Assignment >> Please copy each line from the entries that contains the string "SKLEP".

Page-level text extractions:
======
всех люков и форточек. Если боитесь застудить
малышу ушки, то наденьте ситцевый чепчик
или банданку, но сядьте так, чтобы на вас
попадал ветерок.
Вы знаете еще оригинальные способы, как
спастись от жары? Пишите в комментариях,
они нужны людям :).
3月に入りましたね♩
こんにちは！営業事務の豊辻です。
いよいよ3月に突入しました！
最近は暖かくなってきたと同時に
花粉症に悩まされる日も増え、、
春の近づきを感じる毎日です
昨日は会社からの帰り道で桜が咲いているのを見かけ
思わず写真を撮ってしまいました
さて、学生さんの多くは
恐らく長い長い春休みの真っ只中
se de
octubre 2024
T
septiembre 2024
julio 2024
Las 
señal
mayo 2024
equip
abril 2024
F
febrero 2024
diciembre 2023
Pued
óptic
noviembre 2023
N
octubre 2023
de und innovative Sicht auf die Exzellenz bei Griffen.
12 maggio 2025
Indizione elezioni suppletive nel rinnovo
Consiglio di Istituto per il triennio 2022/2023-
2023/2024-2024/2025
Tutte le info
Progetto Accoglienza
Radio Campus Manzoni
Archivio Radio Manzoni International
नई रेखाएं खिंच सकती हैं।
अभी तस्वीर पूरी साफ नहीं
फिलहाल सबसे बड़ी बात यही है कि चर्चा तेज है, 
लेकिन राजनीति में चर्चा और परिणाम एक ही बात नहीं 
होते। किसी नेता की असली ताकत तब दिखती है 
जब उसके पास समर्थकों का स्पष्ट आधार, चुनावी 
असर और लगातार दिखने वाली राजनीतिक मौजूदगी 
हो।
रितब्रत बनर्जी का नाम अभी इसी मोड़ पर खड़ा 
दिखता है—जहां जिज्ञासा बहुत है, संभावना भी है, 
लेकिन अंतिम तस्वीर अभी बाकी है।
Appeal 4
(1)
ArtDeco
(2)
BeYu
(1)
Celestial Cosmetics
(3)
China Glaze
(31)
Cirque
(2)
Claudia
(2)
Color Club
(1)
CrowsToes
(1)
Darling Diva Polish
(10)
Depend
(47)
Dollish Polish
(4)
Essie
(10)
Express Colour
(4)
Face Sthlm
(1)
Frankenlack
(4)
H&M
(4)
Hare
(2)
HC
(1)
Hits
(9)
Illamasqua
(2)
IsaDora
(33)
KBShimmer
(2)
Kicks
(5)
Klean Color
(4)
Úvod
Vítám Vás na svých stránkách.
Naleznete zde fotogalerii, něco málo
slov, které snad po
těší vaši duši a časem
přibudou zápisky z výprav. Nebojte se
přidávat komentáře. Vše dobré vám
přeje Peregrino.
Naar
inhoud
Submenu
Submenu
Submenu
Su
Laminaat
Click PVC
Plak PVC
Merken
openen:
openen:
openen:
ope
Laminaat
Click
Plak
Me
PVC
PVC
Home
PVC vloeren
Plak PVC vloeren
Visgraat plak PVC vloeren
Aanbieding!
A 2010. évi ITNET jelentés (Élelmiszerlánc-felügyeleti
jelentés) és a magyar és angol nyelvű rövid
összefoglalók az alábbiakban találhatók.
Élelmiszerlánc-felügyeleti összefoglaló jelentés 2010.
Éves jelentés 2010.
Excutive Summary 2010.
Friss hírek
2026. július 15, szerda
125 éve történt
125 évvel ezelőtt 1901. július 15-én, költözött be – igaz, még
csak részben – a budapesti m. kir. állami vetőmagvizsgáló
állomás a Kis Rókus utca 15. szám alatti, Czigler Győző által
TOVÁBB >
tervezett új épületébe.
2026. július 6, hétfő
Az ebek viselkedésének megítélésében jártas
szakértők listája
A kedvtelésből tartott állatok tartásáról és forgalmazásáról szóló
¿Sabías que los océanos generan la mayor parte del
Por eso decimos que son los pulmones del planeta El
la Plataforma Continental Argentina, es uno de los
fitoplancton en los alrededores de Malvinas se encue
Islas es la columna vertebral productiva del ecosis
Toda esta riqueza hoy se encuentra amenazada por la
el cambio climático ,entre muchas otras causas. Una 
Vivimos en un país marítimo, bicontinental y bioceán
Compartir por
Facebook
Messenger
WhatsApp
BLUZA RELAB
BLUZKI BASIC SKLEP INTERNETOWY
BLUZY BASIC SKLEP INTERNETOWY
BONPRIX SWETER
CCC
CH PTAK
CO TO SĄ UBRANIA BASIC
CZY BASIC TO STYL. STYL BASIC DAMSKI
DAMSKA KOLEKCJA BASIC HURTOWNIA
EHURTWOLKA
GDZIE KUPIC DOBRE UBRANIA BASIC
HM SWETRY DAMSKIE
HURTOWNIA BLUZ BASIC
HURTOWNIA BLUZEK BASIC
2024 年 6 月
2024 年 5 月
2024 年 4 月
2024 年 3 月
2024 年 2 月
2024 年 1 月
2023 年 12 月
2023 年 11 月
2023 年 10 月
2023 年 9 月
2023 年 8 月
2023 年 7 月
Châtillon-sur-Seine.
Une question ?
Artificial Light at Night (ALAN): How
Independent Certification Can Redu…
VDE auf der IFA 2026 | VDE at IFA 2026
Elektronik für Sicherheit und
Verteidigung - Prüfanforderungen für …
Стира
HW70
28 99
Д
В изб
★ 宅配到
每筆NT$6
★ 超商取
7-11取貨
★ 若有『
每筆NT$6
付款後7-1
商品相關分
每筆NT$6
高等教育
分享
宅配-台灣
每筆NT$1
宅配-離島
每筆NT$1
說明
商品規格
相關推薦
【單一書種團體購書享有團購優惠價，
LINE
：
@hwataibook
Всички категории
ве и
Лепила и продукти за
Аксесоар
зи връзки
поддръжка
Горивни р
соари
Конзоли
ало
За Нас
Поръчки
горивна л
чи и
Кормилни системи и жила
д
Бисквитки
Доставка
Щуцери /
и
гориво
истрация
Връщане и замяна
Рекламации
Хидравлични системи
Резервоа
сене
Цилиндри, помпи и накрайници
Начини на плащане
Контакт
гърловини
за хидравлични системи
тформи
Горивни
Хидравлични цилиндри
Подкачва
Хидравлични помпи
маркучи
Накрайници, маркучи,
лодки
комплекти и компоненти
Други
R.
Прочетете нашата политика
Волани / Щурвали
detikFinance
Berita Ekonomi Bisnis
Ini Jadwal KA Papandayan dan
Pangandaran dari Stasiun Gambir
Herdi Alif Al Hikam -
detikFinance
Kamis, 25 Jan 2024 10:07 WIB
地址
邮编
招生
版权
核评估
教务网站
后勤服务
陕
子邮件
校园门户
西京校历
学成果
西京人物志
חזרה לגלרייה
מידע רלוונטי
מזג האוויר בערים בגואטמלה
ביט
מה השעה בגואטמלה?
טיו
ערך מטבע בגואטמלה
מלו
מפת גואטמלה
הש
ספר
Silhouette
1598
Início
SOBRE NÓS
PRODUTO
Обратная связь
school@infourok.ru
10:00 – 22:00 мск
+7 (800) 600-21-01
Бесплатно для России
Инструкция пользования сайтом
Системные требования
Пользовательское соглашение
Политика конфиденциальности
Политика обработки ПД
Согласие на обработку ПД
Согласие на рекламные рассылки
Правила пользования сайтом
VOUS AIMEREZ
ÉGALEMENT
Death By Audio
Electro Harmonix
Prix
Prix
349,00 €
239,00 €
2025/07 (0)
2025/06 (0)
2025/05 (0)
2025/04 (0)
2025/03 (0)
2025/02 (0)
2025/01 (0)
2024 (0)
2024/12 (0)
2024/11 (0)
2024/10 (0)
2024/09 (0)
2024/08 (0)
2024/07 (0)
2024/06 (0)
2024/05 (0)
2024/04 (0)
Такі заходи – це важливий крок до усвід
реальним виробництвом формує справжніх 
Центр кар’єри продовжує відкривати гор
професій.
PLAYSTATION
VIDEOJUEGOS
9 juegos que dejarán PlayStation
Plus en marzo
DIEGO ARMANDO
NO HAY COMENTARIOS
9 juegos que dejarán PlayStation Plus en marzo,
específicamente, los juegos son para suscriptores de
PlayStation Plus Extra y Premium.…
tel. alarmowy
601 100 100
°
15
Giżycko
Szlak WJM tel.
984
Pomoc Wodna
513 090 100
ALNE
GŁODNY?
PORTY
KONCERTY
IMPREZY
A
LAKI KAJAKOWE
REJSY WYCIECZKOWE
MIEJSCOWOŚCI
======
Result of this exercise >>
BLUZKI BASIC SKLEP INTERNETOWY
BLUZY BASIC SKLEP INTERNETOWY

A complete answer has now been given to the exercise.